CORAK TAFSIR FIQHI
TAFSIR FIQHI
MAKALAH
Disusun Guna Memenuhi Tugas
Mata kuliah: Ulumul Qur’an II
Dosen Pengampu: Ibu Noor Rosyidah
Disusun oleh:
LISMANTO
FAKULTAS SYARI’AH
INSTITUT AGAMA ISLAM NEGERI WALISONGO
SEMARANG
2011
I. PENDAHULUAN
Al-Qur’an yang diturunkan kepada Rasulallah Saw memiliki ayat-ayat hukum fiqh yang berkaitan erat dengan kemaslahatan ibadah di dunia dan akhirat. Pada zaman Rasulullah permasalahan fiqh yang muncul langsung disodorkan kepada Rasulallah Saw. Namun menjelang Beliau wafat permasalahan tersebut dikembalikan kepada al-Quran sebagai kitab suci umat Islam dan jika belum menemukan solusinya maka hal tersebut dikembalikan kepada sunnah Rasul namun jika tidak ditemukan juga maka ijtihad pun dituntut berperan penting sebagai jalan terakhir dalam menyelesaikan masalah fiqh.

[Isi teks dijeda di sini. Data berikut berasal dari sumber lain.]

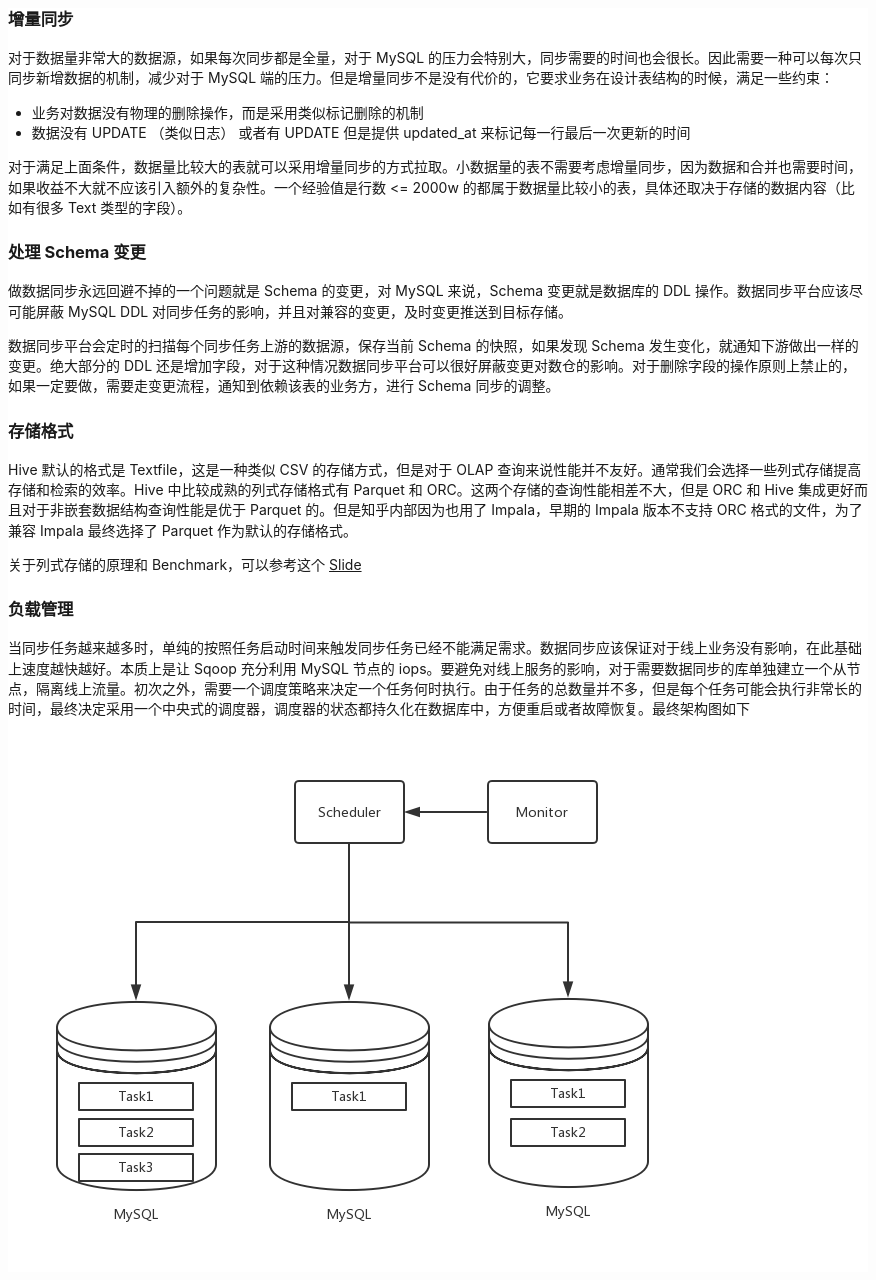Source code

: 
### 增量同步

对于数据量非常大的数据源，如果每次同步都是全量，对于 MySQL 的压力会特别大，同步需要的时间也会很长。因此需要一种可以每次只同步新增数据的机制，减少对于 MySQL 端的压力。但是增量同步不是没有代价的，它要求业务在设计表结构的时候，满足一些约束：

* 业务对数据没有物理的删除操作，而是采用类似标记删除的机制
* 数据没有 UPDATE （类似日志） 或者有 UPDATE 但是提供 updated_at 来标记每一行最后一次更新的时间

对于满足上面条件，数据量比较大的表就可以采用增量同步的方式拉取。小数据量的表不需要考虑增量同步，因为数据和合并也需要时间，如果收益不大就不应该引入额外的复杂性。一个经验值是行数 <= 2000w 的都属于数据量比较小的表，具体还取决于存储的数据内容（比如有很多 Text 类型的字段）。

### 处理 Schema 变更

做数据同步永远回避不掉的一个问题就是 Schema 的变更，对 MySQL 来说，Schema 变更就是数据库的 DDL 操作。数据同步平台应该尽可能屏蔽 MySQL DDL 对同步任务的影响，并且对兼容的变更，及时变更推送到目标存储。

数据同步平台会定时的扫描每个同步任务上游的数据源，保存当前 Schema 的快照，如果发现 Schema 发生变化，就通知下游做出一样的变更。绝大部分的 DDL 还是增加字段，对于这种情况数据同步平台可以很好屏蔽变更对数仓的影响。对于删除字段的操作原则上禁止的，如果一定要做，需要走变更流程，通知到依赖该表的业务方，进行 Schema 同步的调整。

### 存储格式

Hive 默认的格式是 Textfile，这是一种类似 CSV 的存储方式，但是对于 OLAP 查询来说性能并不友好。通常我们会选择一些列式存储提高存储和检索的效率。Hive 中比较成熟的列式存储格式有 Parquet 和 ORC。这两个存储的查询性能相差不大，但是 ORC 和 Hive 集成更好而且对于非嵌套数据结构查询性能是优于 Parquet 的。但是知乎内部因为也用了 Impala，早期的 Impala 版本不支持 ORC 格式的文件，为了兼容 Impala 最终选择了 Parquet 作为默认的存储格式。

关于列式存储的原理和 Benchmark，可以参考这个 [Slide](https://www.slideshare.net/oom65/file-format-benchmarks-avro-json-orc-parquet)

### 负载管理

当同步任务越来越多时，单纯的按照任务启动时间来触发同步任务已经不能满足需求。数据同步应该保证对于线上业务没有影响，在此基础上速度越快越好。本质上是让 Sqoop 充分利用 MySQL 节点的 iops。要避免对线上服务的影响，对于需要数据同步的库单独建立一个从节点，隔离线上流量。初次之外，需要一个调度策略来决定一个任务何时执行。由于任务的总数量并不多，但是每个任务可能会执行非常长的时间，最终决定采用一个中央式的调度器，调度器的状态都持久化在数据库中，方便重启或者故障恢复。最终架构图如下

![数据同步调度器-w336](/assets/15418152524286/%E6%95%B0%E6%8D%AE%E5%90%8C%E6%AD%A5%E8%B0%83%E5%BA%A6%E5%99%A8.jpg)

Tidak jarang perbedaan pendapat dalam beristimbath ini banyak ditemukan dikalangan para sahabat. Situasi ini terus berkembang hingga munculnya empat ulama madzhab yang menjadi patokan umum dalam mengambil keputusan hukum oleh sebagian umat Islam. Mereka adalah Imam Hanafi, Imam Syafi’i, Imam Maliki, dan Imam Hanbali. Ini yang menjadi latar permunculan corak fiqh.
II. PEMBAHASAN
- Pengertian
Tafsir fiqhi adalah corak tafsir yang menitikberatkan kepada pembahasan masalah-masalah fiqhiyyah dan cabang-cabangnya serta membahas perdebatan atau perbedaan pendapat seputar pendapat-pendapat imam madzhab. Tafsir fiqhi ini juga dikenal dengan tafsir ahkam, yaitu tafsir yang lebih berorientasi kepada ayat-ayat hukum dalam al-Qur’an (ayat-ayat ahkam). Tafsir fiqhi lebih populer dengan sebutan tafsir ahkam karena lebih berorientasi pada ayat-ayat hukum dalam Al Qur’an. Orang yang pertama berhak menyandang predikat mufassir adalah Rasulullah SAW, kemudian para shahabat.

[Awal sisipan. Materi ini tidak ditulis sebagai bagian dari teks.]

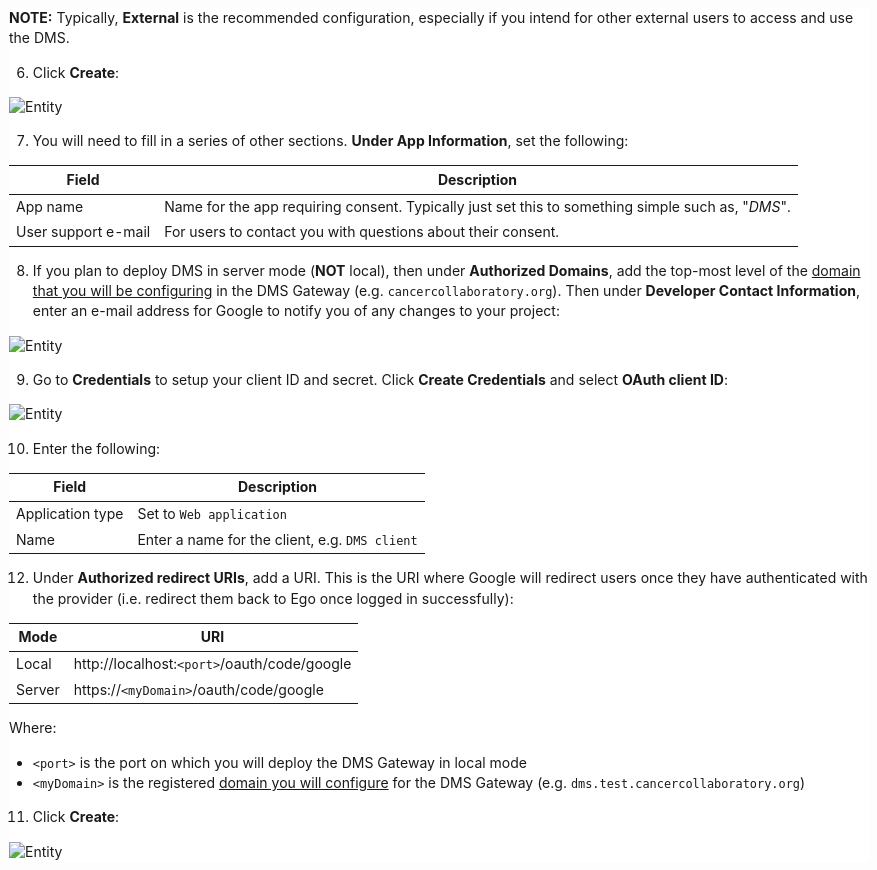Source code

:<Warning>**NOTE:** Typically, **External** is the recommended configuration, especially if you intend for other external users to access and use the DMS.</Warning>


6. Click **Create**:

![Entity](../../../assets/google-create-app.png 'Google Create App')

7. You will need to fill in a series of other sections.  **Under App Information**, set the following:

| Field               | Description |
| --------------------| ------------|
| App name            | Name for the app requiring consent.  Typically just set this to something simple such as, "_DMS_". |
| User support e-mail | For users to contact you with questions about their consent. |

8. If you plan to deploy DMS in server mode (**NOT** local), then under **Authorized Domains**, add the top-most level of the [domain that you will be configuring](../domain) in the DMS Gateway (e.g. `cancercollaboratory.org`).  Then under **Developer Contact Information**, enter an e-mail address for Google to notify you of any changes to your project:

![Entity](../../../assets/google-authorized-domain.png 'Google Authorized Domain')

9. Go to **Credentials** to setup your client ID and secret.  Click **Create Credentials** and select **OAuth client ID**:

![Entity](../../../assets/google-create-creds.png 'Google Create Credentials')

10. Enter the following:

| Field               | Description |
| --------------------| ------------|
| Application type    | Set to `Web application` |
| Name                | Enter a name for the client, e.g. `DMS client` |

12. Under **Authorized redirect URIs**, add a URI.  This is the URI where Google will redirect users once they have authenticated with the provider (i.e. redirect them back to Ego once logged in successfully):

| Mode               | URI |
| --------------------| ------------|
| Local   | http://localhost:`<port>`/oauth/code/google |
| Server  | https://`<myDomain>`/oauth/code/google |

Where:
- `<port>` is the port on which you will deploy the DMS Gateway in local mode
- `<myDomain>` is the registered [domain you will configure](../domain) for the DMS Gateway (e.g. `dms.test.cancercollaboratory.org`)

11. Click **Create**:

![Entity](../../../assets/google-create-creds2.png 'Google Create Credentials 2')

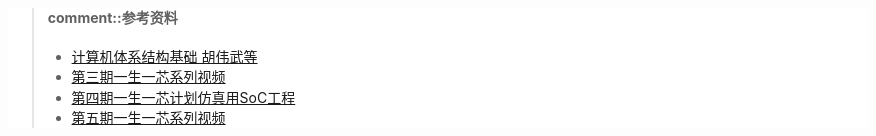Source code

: 
> #### comment::参考资料
> * [计算机体系结构基础 胡伟武等](https://github.com/foxsen/archbase)
> * [第三期一生一芯系列视频](https://www.bilibili.com/video/BV1PU4y1V7X3?p=23&vd_source=38024886289f4efc2c6167eacd5361b7)
> * [第四期一生一芯计划仿真用SoC工程](https://github.com/OSCPU/ysyxSoC)
> * [第五期一生一芯系列视频](https://space.bilibili.com/2107852263/channel/collectiondetail?sid=690279)

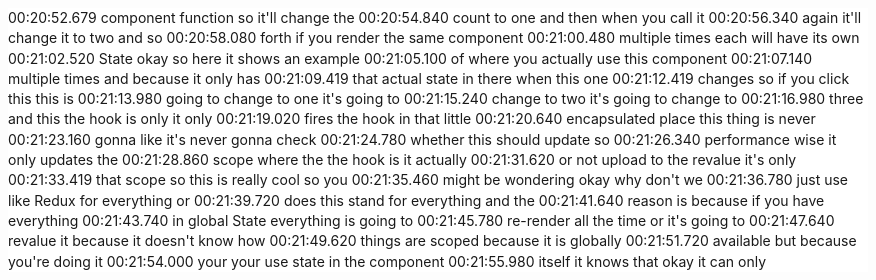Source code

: 00:20:52.679
component function so it'll change the
00:20:54.840
count to one and then when you call it
00:20:56.340
again it'll change it to two and so
00:20:58.080
forth if you render the same component
00:21:00.480
multiple times each will have its own
00:21:02.520
State okay so here it shows an example
00:21:05.100
of where you actually use this component
00:21:07.140
multiple times and because it only has
00:21:09.419
that actual state in there when this one
00:21:12.419
changes so if you click this this is
00:21:13.980
going to change to one it's going to
00:21:15.240
change to two it's going to change to
00:21:16.980
three and this the hook is only it only
00:21:19.020
fires the hook in that little
00:21:20.640
encapsulated place this thing is never
00:21:23.160
gonna like it's never gonna check
00:21:24.780
whether this should update so
00:21:26.340
performance wise it only updates the
00:21:28.860
scope where the the hook is it actually
00:21:31.620
or not upload to the revalue it's only
00:21:33.419
that scope so this is really cool so you
00:21:35.460
might be wondering okay why don't we
00:21:36.780
just use like Redux for everything or
00:21:39.720
does this stand for everything and the
00:21:41.640
reason is because if you have everything
00:21:43.740
in global State everything is going to
00:21:45.780
re-render all the time or it's going to
00:21:47.640
revalue it because it doesn't know how
00:21:49.620
things are scoped because it is globally
00:21:51.720
available but because you're doing it
00:21:54.000
your your use state in the component
00:21:55.980
itself it knows that okay it can only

Setelah ini periode mufassir tabi’in, kemudian periode mufassir tabi’it tabi’in dan orang-orang yang setelahnya, yang pada periode mereka ini dinamakan periode tadwin ( pengodifikasian). Seiring dengan berkembangnya ilmu pengetahuan dengan cabang-cabangnya tafsirpun terus berkembang sampai periode mutakhirin. Di masa Rasulullah para sahabat memahami Al-Qur’an dengan kepekaan hati kearaban mereka. Jika terjadi kesulitan dalam memahami sesuatu ayat, mereka kembali kepada Rasulullah SAW lalu beliau menjelaskan kepada mereka. Setelah Rasulullah SAW wafat, para fuqaha dari kalangan sahabat mengendalikan umat di bawah kepemimpinan Khulafaul Rasyidin. Jika terdapat persoalan-persoalan baru yang belum pernah terjadi sebelumnya, maka Al-Qur’an merupakan tempat kembali mereka dalam mengistinbathkan hukum-hukum syara’nya.
Jarang sekali mereka berselisih pendapat ketika terdapat kontradiksi dalam memahami suatu lafadz, seperti perselisihan mereka mengenai ‘iddah bagi wanita hamil yang ditinggal mati suaminya, apakah ‘iddah itu berakhir dengan melahirkan atau empat bulan sepuluh hari ataukah dengan waktu paling lama diantara keduanya?
- Sejarah tafsir fiqhi
Dari berbagai macam atau metode tafsir, salah satu yang paling terkenal adalah tafsir Al Qurtubi yang dalam kalangan ulama menyebutnya sebagai tafsir fiqhi atau tafsir corak hukum. Bila ditengok ke belakang, kemunculan tafsir ini bersamaan dengan corak tafsir bil Ma’tsur, yaitu sejak zaman Nabi, karena sama-sama dinukil dari Nabi SAW. Pada masa itu, ketika salah seorang sahabat menemukan kesulitan dalam memahami hukum suatu ayat, mereka langsung bertanya kepada Nabi. Kejadian seperti ini di satu pihak, dari sisi sumber disebut sebagai tafsir bi al-Ma’tsur dan di pihak lain, di sisi muatan disebut sebagai tafsir fiqhi.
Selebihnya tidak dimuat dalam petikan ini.